Mellinghoff acknowledged that all the patients had undergone some form of treatment — including radiation therapy — for their brain tumors. He is therefore unsure whether the assay can detect faint traces of ctDNA in early stages, or if the tool should only be used to diagnose later stages of the disease.

"We've been lucky to have an assay in our institution that we've spent a lot of time developing," Mellinghoff said. "It might take a little while for everybody else to sequence the CSF, as it's not exactly trivial as tumor DNA, and logistics are a bit more cumbersome than tumor biopsies."

Overall, the researchers believe that tumor-derived DNA in CSF from patients with glioma may act as a comprehensive and genetically accurate representation of the tumor genome at the time of CSF collection.

In the future, Mellinghoff anticipates incorporating MSK-IMPACT as part of cancer drug evaluation studies as he believes the assay could be used to detect the emergence of drug resistance in brain tumors.

"When we have a specific clinical trial protocol with a new drug, we want to see what happens to the tumor during treatment," Mellinghoff explained. "We want to include [the assay] as one readout of potential drug activity and understand drug resistance."

In future studies, the researchers also aim to determine the earliest stage they can detect tumor-derived DNA in CSF. Mellinghoff believes that performing spinal taps to extract CSF at earlier stages — which require surgeons to insert Ommaya reservoirs in a person's spinal column — can lead to adverse complications. He hopes that clinicians will eventually develop an easier and less invasive method of collecting CSF from patients.

Berger explained that while MSK-IMPACT was approved by the US Food and Drug Administration for sequencing formalin-fixed, paraffin embedded tissue, using the assay for CSF will require a separate validation and approval as a new specimen type.

Mellinghoff said that his team is currently seeking regulatory approval for the liquid biopsy approach to be used as a laboratory-developed test. However, he noted that the team at MSKCC does not have any plans to seek 510(k) clearance from FDA for full commercialization.

According to the study authors, having the ability to track "the evolution of the glioma genome through a minimally invasive technique could advance the clinical development and use of genotype-directed therapies for glioma."

"A future study which looks at ctDNA in lumbar puncture prior to any therapy will be important to establish the concept of assaying nucleic acids in the CSF prior to therapy to use as a diagnostic tool," Mass Gen's Carter added. "However, on the flipside, this study provides important information about detectable mutations after treatment has been initiated and may offer the possibility in the future of tracking patient responses."

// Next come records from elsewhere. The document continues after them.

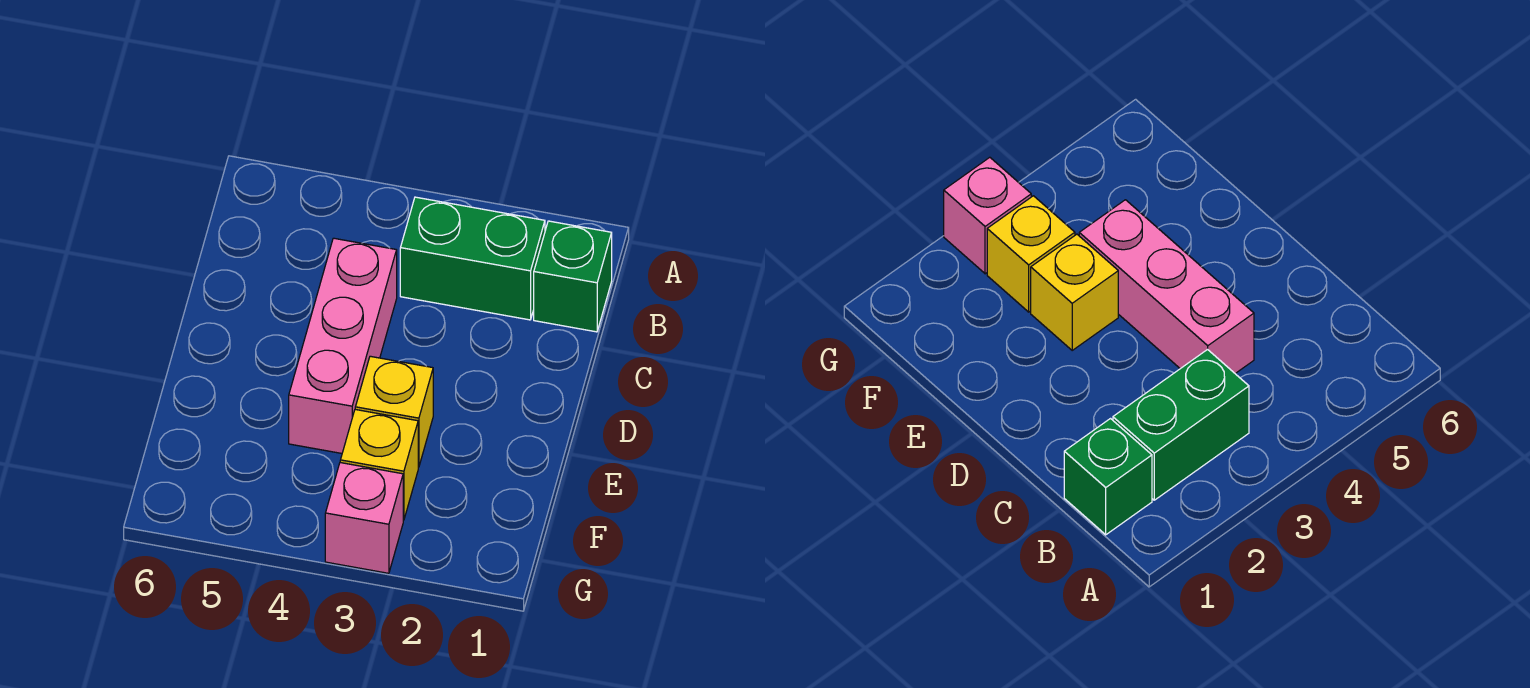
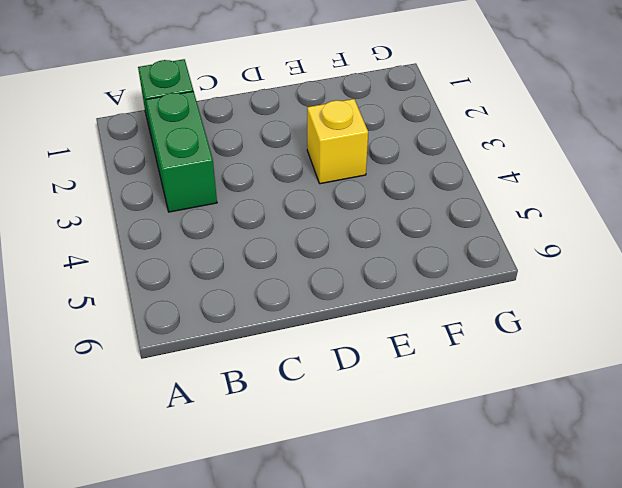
none -> pink brick C4:E4 level 1
none -> yellow brick F3 level 1

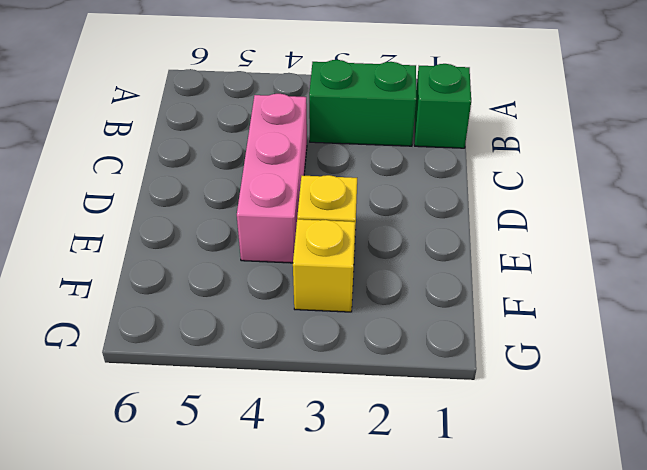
none -> pink brick G3 level 1

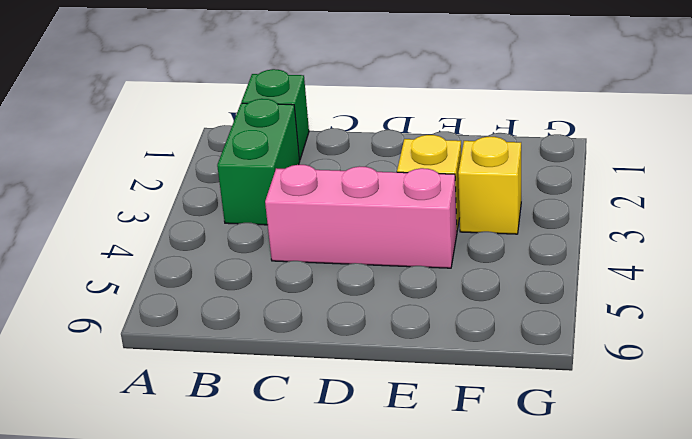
none -> pink brick G3 level 1

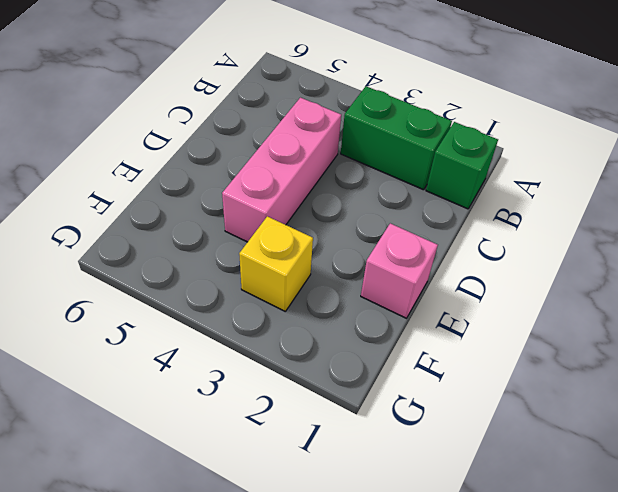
pink brick E1 level 1 -> pink brick G3 level 1
none -> yellow brick E3 level 1

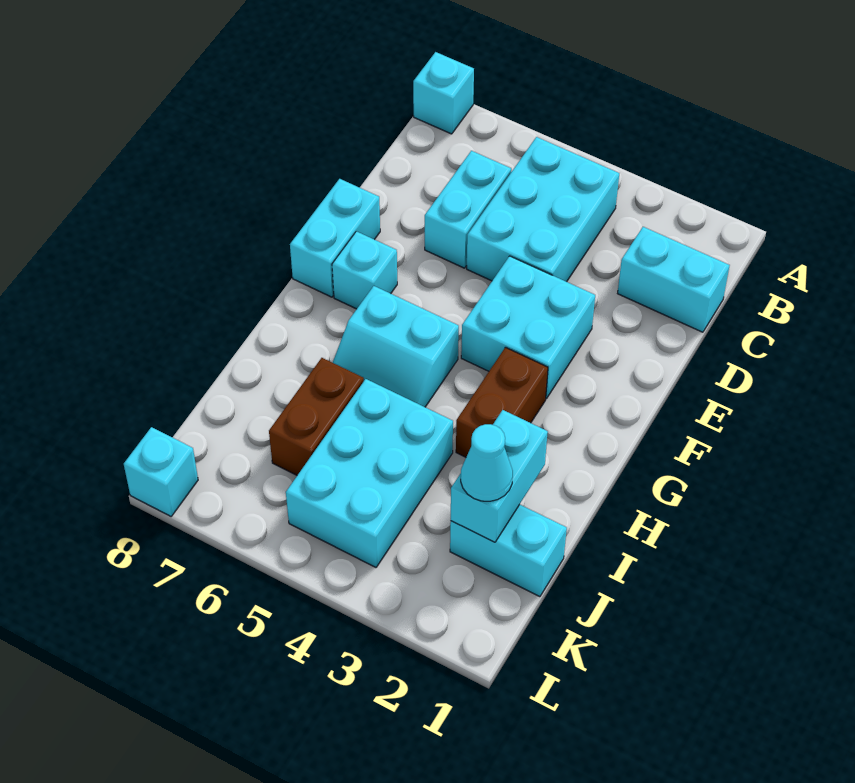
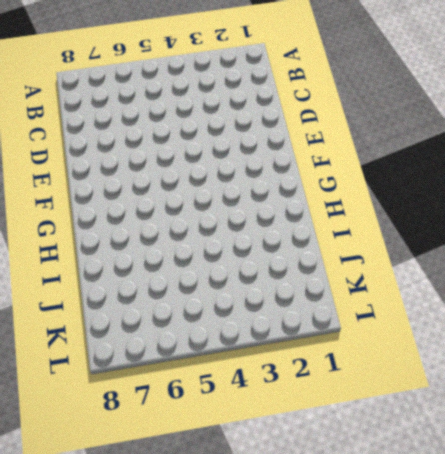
none -> cyan brick A8 level 1
none -> cyan brick B4:D5 level 1
none -> cyan brick C1:C2 level 1

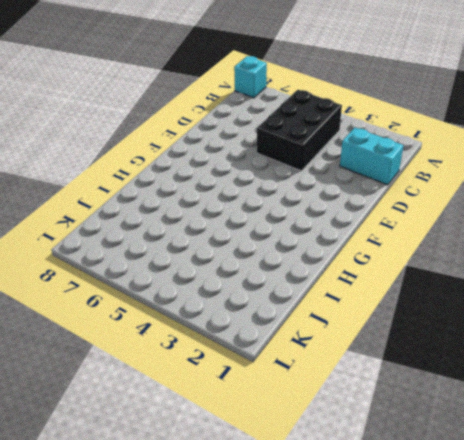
black brick B4:D5 level 1 -> cyan brick B4:D5 level 1
none -> cyan brick C6:D6 level 1
none -> cyan brick E3:F4 level 1
none -> cyan brick E8:F8 level 1

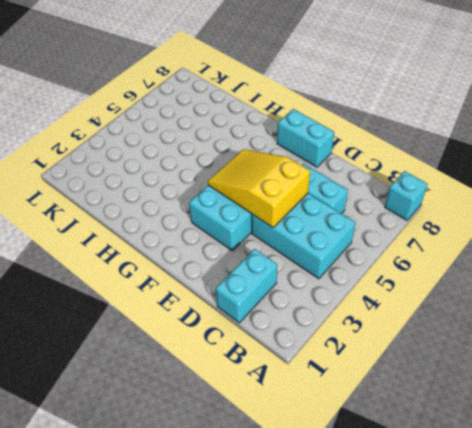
yellow slope D4:F5 level 2 top D -> none
none -> cyan brick F7 level 1
none -> brown brick G3:H3 level 1
none -> cyan slope G5:H6 level 1 top G

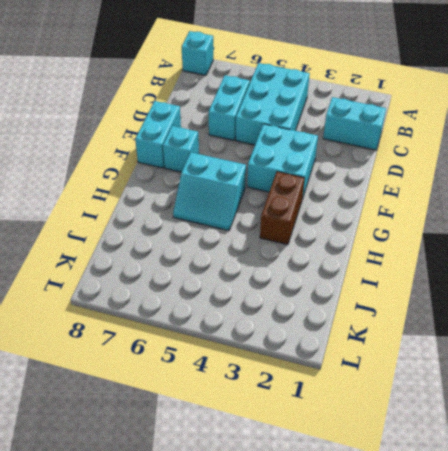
none -> cyan brick I4:K5 level 1
none -> brown brick I6:J6 level 1
none -> cyan brick J1:J2 level 1

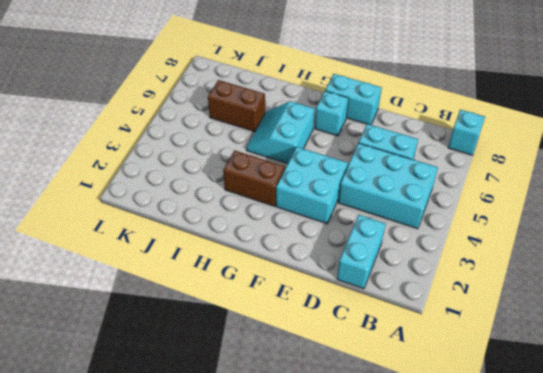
none -> cyan brick I4:K5 level 1
none -> cyan brick J1:J2 level 1
none -> cyan brick L8 level 1

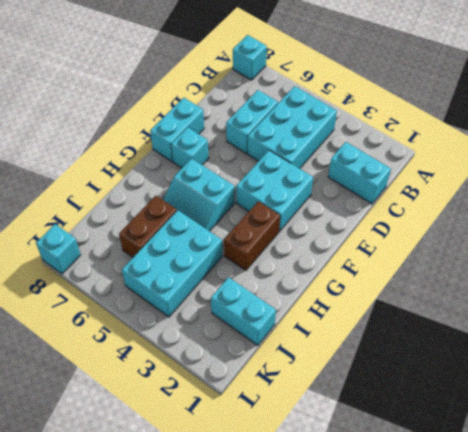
none -> cyan brick I2:J2 level 2
none -> cyan cone J2 level 3

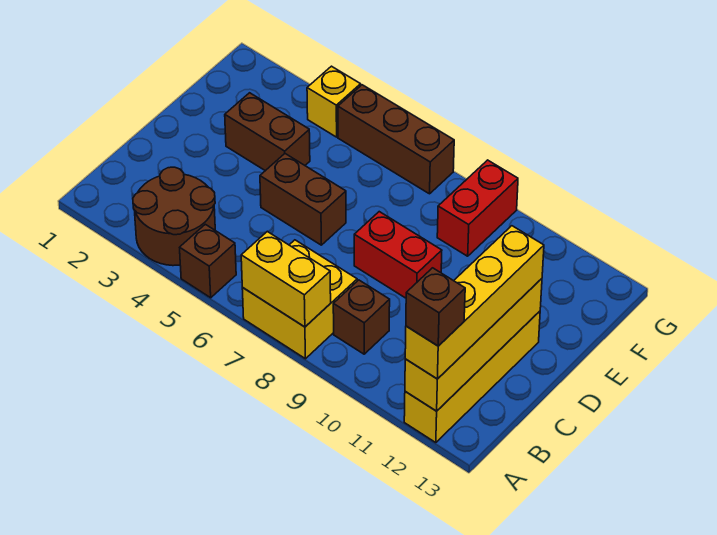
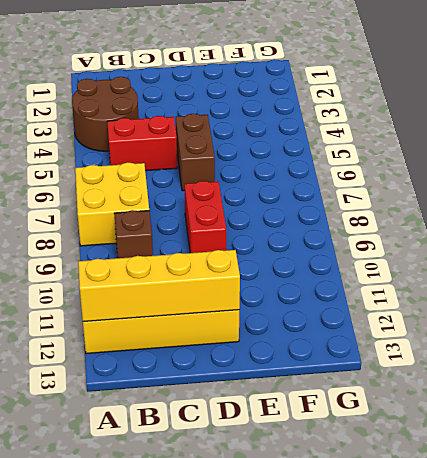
red brick B5:C5 level 1 -> red brick F9:G9 level 1
none -> brown brick A5 level 1
none -> brown brick E3:E4 level 1
none -> yellow brick G4 level 1

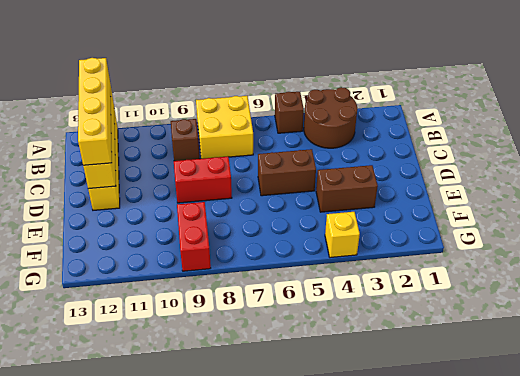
none -> brown brick G5:G7 level 1
none -> yellow brick A7:A8 level 2
none -> brown brick A12 level 4

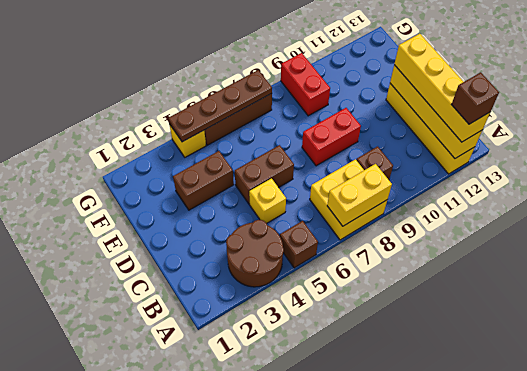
yellow brick C5 level 1 -> none
brown plate G4:G7 level 2 -> none

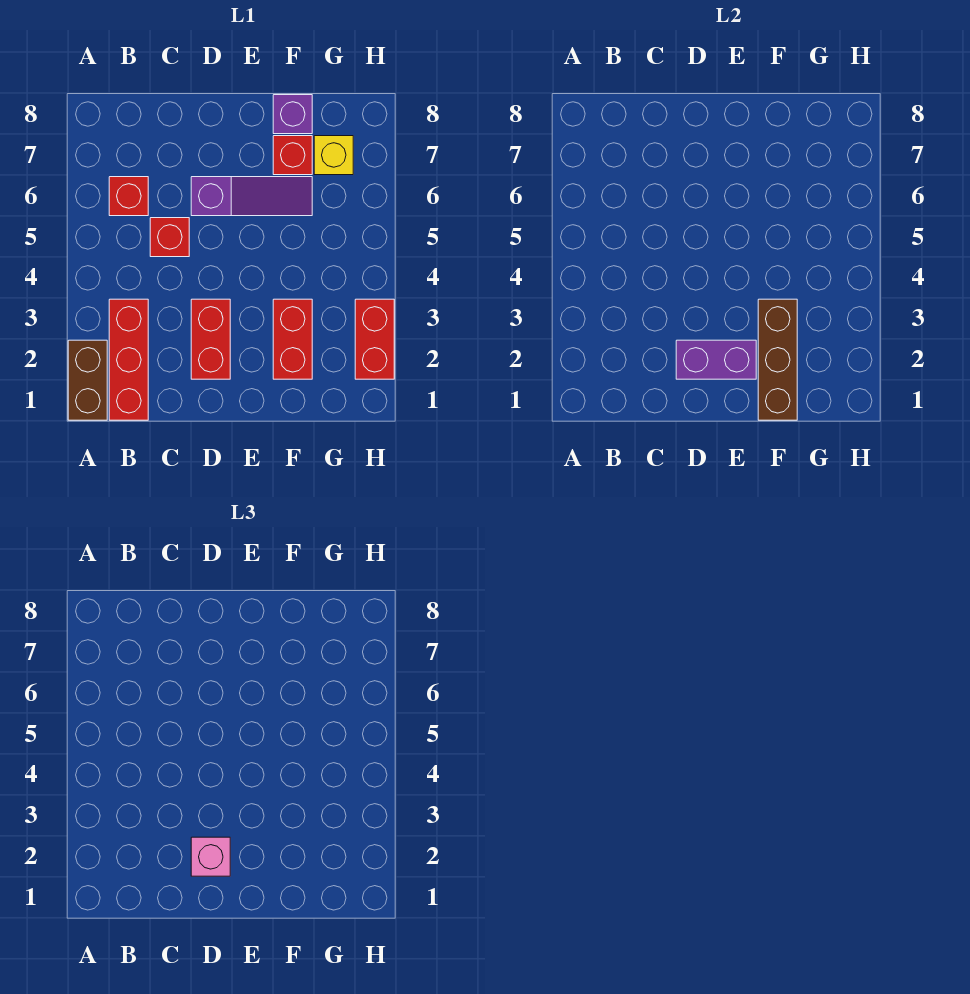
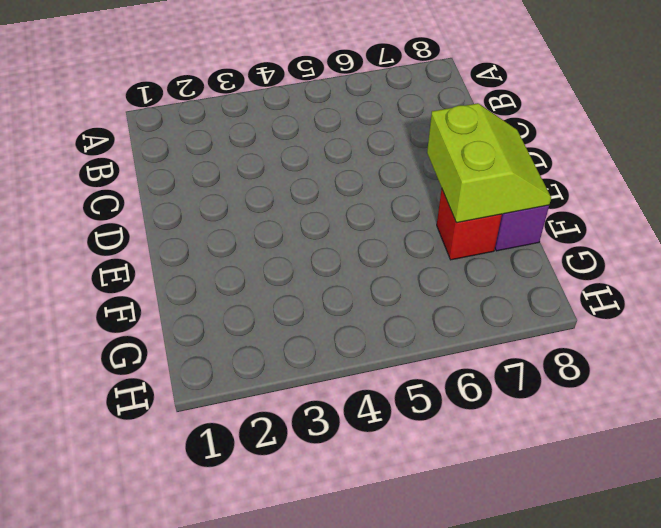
lime slope E7:F8 level 2 top 7 -> none
none -> brown brick A1:A2 level 1
none -> red brick B1:B3 level 1
none -> red brick B6 level 1

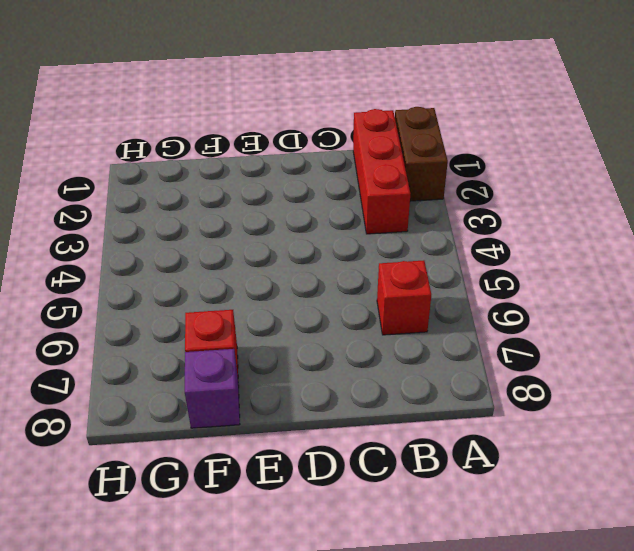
none -> red brick C5 level 1
none -> red brick D2:D3 level 1
none -> purple slope D6:F6 level 1 top D

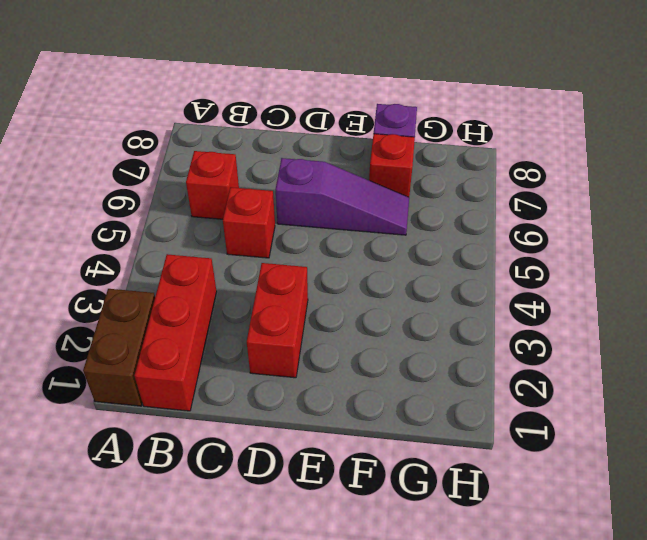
none -> red brick F2:F3 level 1
none -> yellow brick G7 level 1
none -> red brick H2:H3 level 1

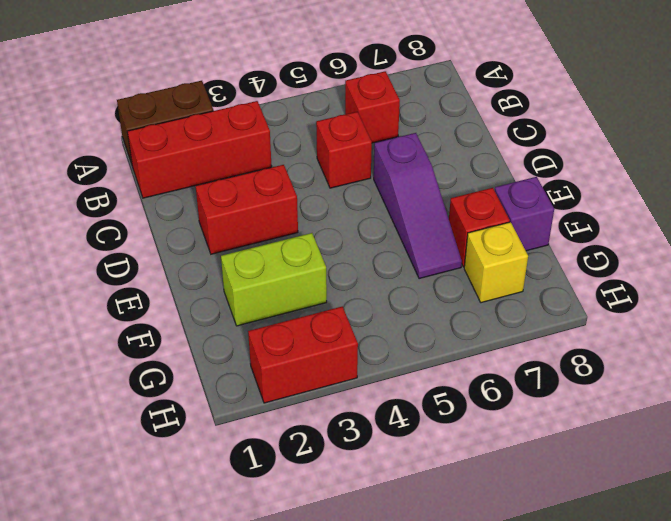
lime brick F2:F3 level 1 -> red brick F2:F3 level 1
none -> purple brick D2:E2 level 2
none -> brown brick F1:F3 level 2
none -> pink brick D2 level 3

Wen noted that while the study results may lead researchers to perform additional studies involving CSF and "other important steps," the liquid biopsy field "has a long way to go" before clinicians can begin to trust the tests for detecting glioblastoma.

Carter's own team MGH's Brain Tumor Center has focused on developing combination assays that integrate ctDNA and extracellular vesicles, which contain RNA in the blood of brain tumor patients. However, he emphasized that all assays developed to track potential glioma biomarkers — including those examined in the current study — have benefitted from improved sequencing methods and understanding of key genetic markers to track cancer patient response.

"Although the authors (and our group and others) have focused on CSF initially because of the proximity of the body fluid to the tumor, the holy grail of this approach would be to have a blood-based assay." Nonetheless, Carter said that "CSF has much higher levels of tumor-shed nucleic acid than blood and has less contamination of DNA from other tissues, making it potentially a body fluid that will ultimately provide more information than the more difficult to achieve blood-based assay."